▸ **AUFGABENSTELLUNG**:
[A] Bearbeite in der Auflistung die Zeilen, beginnend bei der Zeile mit "#### 불변 메서드를 내장하여 범위 테스트" und endend bei der Zeile mit "0, 비어 있는 경우)". Ersetze darin "preconditions" durch "pre-conditions" und gib nur diese Zeilen sonst unverändert wieder.
[B] Führe den Lesetext über den hybriden Spendenfonds nach seinem letzten Satz weiter.

Konkret soll das so funktionieren: Bietet eine Firma einen nachweisbaren sozialen Impact und die Chance auf eine finanzielle Rendite, will sich Phineo mit dem geplanten hybriden Spendenfonds daran beteiligen. Beispielsweise kann sich Petrick vorstellen, einen Bedarf von bis zu 500000 Euro zur Hälfte mit Spendengeldern zu decken. „Diese Spende würde dann aus dem hybriden Spendenfonds kommen und im Unternehmen oder der Organisation verbleiben“, so die Expertin weiter. „Die andere Hälfte würde dann von Impact-Investoren finanziert, die unser Partner FASE über dessen Netzwerk akquiriert.“ Der Charme: „Indem wir Spender mit dazu nehmen, senken wir die Finanzierungslast und das Risiko für Investoren. Wir werden deshalb auch eher Anleger finden, die bereit sind zu investieren.“ Geht das Geschäftsmodell auf, werden irgendwann Rückflüsse an die Investoren kommen.

Vor allem für Stiftungen ist ein solcher hybrider Spendenfonds ein faszinierender Gedanke. „Mit festverzinslichen Anlagen lässt sich ja kaum noch etwas verdienen“, erläutert Felix Oldenburg, Geschäftsführer des Bundesverbandes Deutscher Stiftungen. „Deshalb suchen Stifter nach neuen Wegen, das Stiftungskapital anzulegen. Wirkungsorientierte Investments sind da eine echte Alternative, auch wenn der Markt noch schwer zu greifen ist.“

Interessant ist, dass Stiftungen in beiden Bereichen eine Rolle spielen können – als Stifter und Spender wie auch als Investor. „Stiftungen sitzen ja an der Quelle. Sie müssen sich nur in ihrem Umfeld bei den von ihnen ohnehin bereits geförderten Projekten, Organisationen oder Firmen umschauen. Vielleicht gibt es bei dem einen oder anderen auch die Möglichkeit, sich zu beteiligen.“

Tatsächlich haben laut einer Umfrage des Bundesverbandes 20 Prozent der Stiftungen schon einmal wirkungsorientiert oder zumindest nachhaltig investiert. „Und zehn Prozent sind daran interessiert, diesen Bereich auszubauen“, ergänzt Oldenburg.

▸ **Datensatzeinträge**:
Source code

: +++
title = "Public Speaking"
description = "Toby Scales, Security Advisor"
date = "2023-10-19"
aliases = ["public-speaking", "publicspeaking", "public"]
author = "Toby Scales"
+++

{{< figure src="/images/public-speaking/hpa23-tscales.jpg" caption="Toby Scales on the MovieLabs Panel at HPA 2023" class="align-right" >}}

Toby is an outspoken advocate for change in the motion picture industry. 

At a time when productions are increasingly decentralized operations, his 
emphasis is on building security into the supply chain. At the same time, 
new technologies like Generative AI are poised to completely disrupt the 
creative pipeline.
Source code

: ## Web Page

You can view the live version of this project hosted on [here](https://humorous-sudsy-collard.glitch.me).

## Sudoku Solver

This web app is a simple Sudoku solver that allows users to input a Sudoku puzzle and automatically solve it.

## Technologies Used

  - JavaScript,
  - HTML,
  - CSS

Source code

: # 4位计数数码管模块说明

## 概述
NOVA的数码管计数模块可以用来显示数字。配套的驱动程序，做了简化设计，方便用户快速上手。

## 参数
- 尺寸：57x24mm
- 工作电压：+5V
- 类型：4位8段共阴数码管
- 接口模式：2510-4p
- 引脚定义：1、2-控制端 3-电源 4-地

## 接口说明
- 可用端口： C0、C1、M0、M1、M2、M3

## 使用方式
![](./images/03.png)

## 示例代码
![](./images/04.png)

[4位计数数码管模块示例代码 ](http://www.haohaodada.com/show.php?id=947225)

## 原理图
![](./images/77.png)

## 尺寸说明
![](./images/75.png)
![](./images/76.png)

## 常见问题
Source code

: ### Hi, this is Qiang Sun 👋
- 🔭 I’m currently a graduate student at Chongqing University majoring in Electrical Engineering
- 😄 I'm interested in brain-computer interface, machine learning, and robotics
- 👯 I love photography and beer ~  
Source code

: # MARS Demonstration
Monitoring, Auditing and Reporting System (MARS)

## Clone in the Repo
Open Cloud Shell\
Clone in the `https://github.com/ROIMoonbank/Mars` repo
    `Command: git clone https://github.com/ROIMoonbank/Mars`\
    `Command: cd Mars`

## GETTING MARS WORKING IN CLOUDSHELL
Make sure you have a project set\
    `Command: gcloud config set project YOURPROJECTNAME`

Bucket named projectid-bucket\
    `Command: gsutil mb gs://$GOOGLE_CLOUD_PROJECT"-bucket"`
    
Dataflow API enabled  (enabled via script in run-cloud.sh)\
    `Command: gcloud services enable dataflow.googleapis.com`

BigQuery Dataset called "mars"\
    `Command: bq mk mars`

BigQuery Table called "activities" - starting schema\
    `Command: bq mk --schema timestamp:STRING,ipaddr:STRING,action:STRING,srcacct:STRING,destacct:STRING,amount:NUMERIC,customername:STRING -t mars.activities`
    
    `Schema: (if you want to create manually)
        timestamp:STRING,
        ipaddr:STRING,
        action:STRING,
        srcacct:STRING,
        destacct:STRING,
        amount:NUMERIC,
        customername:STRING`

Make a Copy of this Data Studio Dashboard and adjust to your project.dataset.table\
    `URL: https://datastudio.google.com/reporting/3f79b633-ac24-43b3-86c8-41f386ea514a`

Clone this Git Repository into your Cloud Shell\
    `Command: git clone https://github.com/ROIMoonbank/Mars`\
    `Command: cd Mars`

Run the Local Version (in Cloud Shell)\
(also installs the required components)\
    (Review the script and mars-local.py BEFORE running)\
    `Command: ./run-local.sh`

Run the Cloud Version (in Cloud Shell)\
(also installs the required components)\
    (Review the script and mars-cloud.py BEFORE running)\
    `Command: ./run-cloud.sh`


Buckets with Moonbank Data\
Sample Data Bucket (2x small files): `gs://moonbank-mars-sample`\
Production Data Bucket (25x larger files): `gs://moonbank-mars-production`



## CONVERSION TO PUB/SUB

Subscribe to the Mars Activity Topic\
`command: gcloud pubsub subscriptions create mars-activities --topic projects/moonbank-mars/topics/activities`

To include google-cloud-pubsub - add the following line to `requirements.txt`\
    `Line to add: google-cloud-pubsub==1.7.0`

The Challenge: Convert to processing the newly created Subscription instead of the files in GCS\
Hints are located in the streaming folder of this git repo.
...
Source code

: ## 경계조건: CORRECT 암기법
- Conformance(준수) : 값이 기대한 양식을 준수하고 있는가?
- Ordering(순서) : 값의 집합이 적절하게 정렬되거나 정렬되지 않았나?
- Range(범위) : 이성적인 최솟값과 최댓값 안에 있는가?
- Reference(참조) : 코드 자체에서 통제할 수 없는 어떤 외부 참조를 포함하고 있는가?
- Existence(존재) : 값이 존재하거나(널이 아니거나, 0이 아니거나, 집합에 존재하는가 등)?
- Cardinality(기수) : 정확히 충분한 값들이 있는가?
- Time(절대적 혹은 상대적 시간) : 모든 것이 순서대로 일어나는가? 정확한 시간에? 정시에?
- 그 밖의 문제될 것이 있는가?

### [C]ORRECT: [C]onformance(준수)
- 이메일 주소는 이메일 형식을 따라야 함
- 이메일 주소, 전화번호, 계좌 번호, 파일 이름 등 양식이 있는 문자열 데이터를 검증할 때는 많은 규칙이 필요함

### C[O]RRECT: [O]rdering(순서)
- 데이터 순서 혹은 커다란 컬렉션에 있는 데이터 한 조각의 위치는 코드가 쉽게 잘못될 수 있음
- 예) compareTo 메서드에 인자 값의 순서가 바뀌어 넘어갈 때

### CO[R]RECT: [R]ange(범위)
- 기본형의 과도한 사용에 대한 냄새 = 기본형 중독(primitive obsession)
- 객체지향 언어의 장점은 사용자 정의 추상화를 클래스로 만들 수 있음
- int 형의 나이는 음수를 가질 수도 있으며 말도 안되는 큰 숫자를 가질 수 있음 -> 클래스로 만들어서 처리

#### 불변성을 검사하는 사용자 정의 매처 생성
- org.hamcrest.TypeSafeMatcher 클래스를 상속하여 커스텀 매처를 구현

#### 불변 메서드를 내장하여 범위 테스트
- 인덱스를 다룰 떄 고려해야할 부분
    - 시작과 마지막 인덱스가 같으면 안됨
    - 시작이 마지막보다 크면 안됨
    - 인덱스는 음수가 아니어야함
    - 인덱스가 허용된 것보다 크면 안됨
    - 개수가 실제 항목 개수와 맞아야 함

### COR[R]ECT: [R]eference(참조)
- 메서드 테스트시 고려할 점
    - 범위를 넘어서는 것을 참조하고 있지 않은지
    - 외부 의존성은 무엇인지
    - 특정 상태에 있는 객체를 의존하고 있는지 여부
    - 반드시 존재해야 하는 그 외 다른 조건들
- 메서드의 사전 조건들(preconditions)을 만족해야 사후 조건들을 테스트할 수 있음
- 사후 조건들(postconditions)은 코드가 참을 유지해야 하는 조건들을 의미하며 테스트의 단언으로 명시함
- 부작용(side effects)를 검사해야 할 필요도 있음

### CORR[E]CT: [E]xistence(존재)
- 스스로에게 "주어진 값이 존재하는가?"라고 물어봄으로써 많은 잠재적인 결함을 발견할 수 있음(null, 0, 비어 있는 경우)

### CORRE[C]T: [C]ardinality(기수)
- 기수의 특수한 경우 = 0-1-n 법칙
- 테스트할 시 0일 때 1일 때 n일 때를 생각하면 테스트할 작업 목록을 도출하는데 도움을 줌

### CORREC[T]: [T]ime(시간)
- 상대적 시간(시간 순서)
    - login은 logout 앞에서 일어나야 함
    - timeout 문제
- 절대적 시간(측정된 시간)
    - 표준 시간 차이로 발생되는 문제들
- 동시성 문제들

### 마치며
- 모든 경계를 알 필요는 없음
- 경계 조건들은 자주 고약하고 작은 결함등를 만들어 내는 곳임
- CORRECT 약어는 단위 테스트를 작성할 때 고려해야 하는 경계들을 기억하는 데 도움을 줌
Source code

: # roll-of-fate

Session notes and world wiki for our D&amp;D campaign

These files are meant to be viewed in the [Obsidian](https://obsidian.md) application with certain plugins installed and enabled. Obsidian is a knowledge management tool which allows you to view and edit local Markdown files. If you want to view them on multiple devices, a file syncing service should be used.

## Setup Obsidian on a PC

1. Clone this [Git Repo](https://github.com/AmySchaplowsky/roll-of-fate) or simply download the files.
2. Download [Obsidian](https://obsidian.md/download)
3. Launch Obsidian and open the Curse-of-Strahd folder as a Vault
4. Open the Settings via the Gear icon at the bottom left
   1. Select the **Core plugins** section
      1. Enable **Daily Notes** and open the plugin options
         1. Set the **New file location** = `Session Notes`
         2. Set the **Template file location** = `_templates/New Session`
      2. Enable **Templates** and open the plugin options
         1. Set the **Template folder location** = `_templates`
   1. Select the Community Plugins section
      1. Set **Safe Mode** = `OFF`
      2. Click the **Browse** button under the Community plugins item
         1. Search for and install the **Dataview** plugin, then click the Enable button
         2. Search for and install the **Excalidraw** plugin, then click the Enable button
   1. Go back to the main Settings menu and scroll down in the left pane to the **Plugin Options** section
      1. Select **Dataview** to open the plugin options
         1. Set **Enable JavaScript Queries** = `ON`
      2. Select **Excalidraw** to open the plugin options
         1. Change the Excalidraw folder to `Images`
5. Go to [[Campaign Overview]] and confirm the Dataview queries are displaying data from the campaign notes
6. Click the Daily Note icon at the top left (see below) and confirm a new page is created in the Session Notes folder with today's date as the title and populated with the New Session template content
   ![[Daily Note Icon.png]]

▸ **ANTWORTEN JE AUFGABE**:
[A]
#### 불변 메서드를 내장하여 범위 테스트
- 인덱스를 다룰 떄 고려해야할 부분
    - 시작과 마지막 인덱스가 같으면 안됨
    - 시작이 마지막보다 크면 안됨
    - 인덱스는 음수가 아니어야함
    - 인덱스가 허용된 것보다 크면 안됨
    - 개수가 실제 항목 개수와 맞아야 함

### COR[R]ECT: [R]eference(참조)
- 메서드 테스트시 고려할 점
    - 범위를 넘어서는 것을 참조하고 있지 않은지
    - 외부 의존성은 무엇인지
    - 특정 상태에 있는 객체를 의존하고 있는지 여부
    - 반드시 존재해야 하는 그 외 다른 조건들
- 메서드의 사전 조건들(pre-conditions)을 만족해야 사후 조건들을 테스트할 수 있음
- 사후 조건들(postconditions)은 코드가 참을 유지해야 하는 조건들을 의미하며 테스트의 단언으로 명시함
- 부작용(side effects)를 검사해야 할 필요도 있음

### CORR[E]CT: [E]xistence(존재)
- 스스로에게 "주어진 값이 존재하는가?"라고 물어봄으로써 많은 잠재적인 결함을 발견할 수 있음(null, 0, 비어 있는 경우)

[B]
Um noch mehr Kapital zu mobilisieren, arbeiten die Phineo-Experten zusätzlich an einem zweiten Vehikel: einen von der EU geförderten Tech-Seed-Fonds, der mit Summen zwischen 50000 und 250000 Euro auf die Frühphasenfinanzierung junger Technologiefirmen mit sozialem Impact abzielt. „Das müssen Sie sich wie einen Venture-Capital-Fonds vorstellen, der sich auf soziale Technologiefirmen spezialisiert“, sagt Petrick. Der Gedanke dabei: Zwar gibt es viel Wagniskapital im Technologiebereich, viele auf soziale Bereiche ausgerichtete Firmen fallen aber durch das Raster klassischer Tech-Investoren, weil sie nicht die dort üblichen, sehr hohen Renditeerwartungen erfüllen können.

Ein Beispiel für eine erfolgreiche, mittlerweile allerdings schon reifere soziale Technologiefirma ist VerbaVoice. Das Unternehmen bietet einen Online-Dolmetscher-Service für Gehörlose. „Das ist eine technologische Innovation, die gehörlosen Menschen unglaubliche Freiheitsgrade bietet, weil sie bei Bedarf dann nicht jedes Mal einen Gebärden-Dolmetscher bei ihrer Krankenkasse beantragen müssen“, erklärt Petrick. Gehörlose gewinnen an Lebensqualität, die Krankenkassen sparen Geld. „Damit bietet die Firma eine hohe positive soziale Wirkung und natürlich auch Ertrags­potenzial.“

Dagegen passt das Rendite-Risiko-Profil von sozialen Technologie-Start-ups oftmals nicht zu den Anforderungen eines klassischen Wagniskapitalgebers. So kann die Nutzerzahl limitiert sein oder die Kunden sind nicht in der Lage, hohe Preise für das Produkt oder die Dienstleistung zu zahlen. Deshalb steigen die Renditen nicht so schnell wie bei traditionellen Frühphasen-Investments, und die Renditeerwartungen traditioneller Venture-Capital-Investoren können so oft nicht erreicht werden.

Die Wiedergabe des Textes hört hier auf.